TEXTE.
==========

Depuis 1945, la Belgique a renoncé de nouveau à sa neutralité, participé à l’occupation de l’Allemagne et détaché un bataillon en Corée (1950). Membre de l’O. N. U. depuis 1945, elle a contribué activement à la création des diverses communautés européennes ; pour sa sécurité extérieure, elle s’en remet à l’Organisation du traité de l’Atlantique Nord. Consacrant à son budget de défense moins de 3 p. 100 de son produit national brut (un des plus faibles pourcentages des pays de l’O. T. A. N.), elle entretenait en 1976 des forces armées d’environ 88 000 hommes, dont 31 000 miliciens. Un plan de réorganisation, en cours de réalisation, vise à réduire les dépenses de personnel pour permettre de financer la modernisation indispensable des équipements.

• Les forces terrestres (64 000 hommes) comprennent essentiellement un corps d’armée à 2 divisions (4 brigades) intégré dans le groupe d’armées nord de l’O. T. A. N., un régiment de para-commando et 11 000 hommes affectés aux forces de défense de l’intérieur. Le remplacement des chars Patton par des chars « Léopard » allemands s’est effectué de 1968 à 1970. Le plan de réforme de 1967 a réduit l’effectif des forces terrestres en ramenant de 6 à 4 le nombre des brigades stationnées en Allemagne, tout en augmentant le pourcentage des militaires de carrière et en valorisant les forces de défense de l’intérieur, notamment la gendarmerie (15 000 hommes en 1976).

• La force aérienne (20 000 hommes) représente environ 144 appareils. La presque totalité de ses unités de combat est mise, dès le temps de paix, à la disposition de l’O. T. A. N. La décision de remplacer les « F-84 » américains par des « Mirages V » français a été prise en 1968. En 1975 l’avion de combat américain « F-16 » a été choisi pour remplacer le « F-104 ».

==========

EXERCICES.
A: Indiquez si chacune de ces affirmations s'accorde avec le texte sur les forces armées belges, en citant les mots du texte qui tranchent :
(i) la Belgique consacrait à sa défense plus de 3 % de son produit national brut ;
(ii) des chars « Léopard » allemands ont remplacé les chars Patton ;
(iii) le plan de réforme de 1967 a porté de 4 à 6 le nombre des brigades stationnées en Allemagne.
B: D'après le texte sur les forces armées belges, quel avion a été choisi en 1975 pour remplacer le « F-104 » ?
Les lignes n'ont aucun rôle dans ce travail.

DONNÉES RECUEILLIES.
==========

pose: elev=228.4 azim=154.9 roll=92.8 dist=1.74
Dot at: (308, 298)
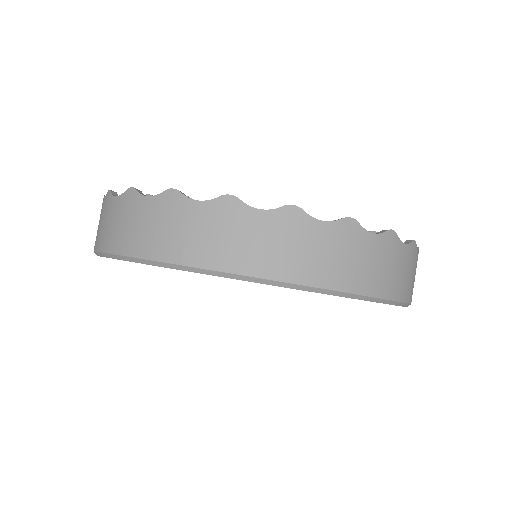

==========

CORRIGÉS.
A:
(i) Non : « Consacrant à son budget de défense moins de 3 p. 100 de son produit national brut ».
(ii) Oui : « Le remplacement des chars Patton par des chars « Léopard » allemands s’est effectué de 1968 à 1970. »
(iii) Non : « en ramenant de 6 à 4 le nombre des brigades stationnées en Allemagne ».

B: L'avion de combat américain « F-16 ».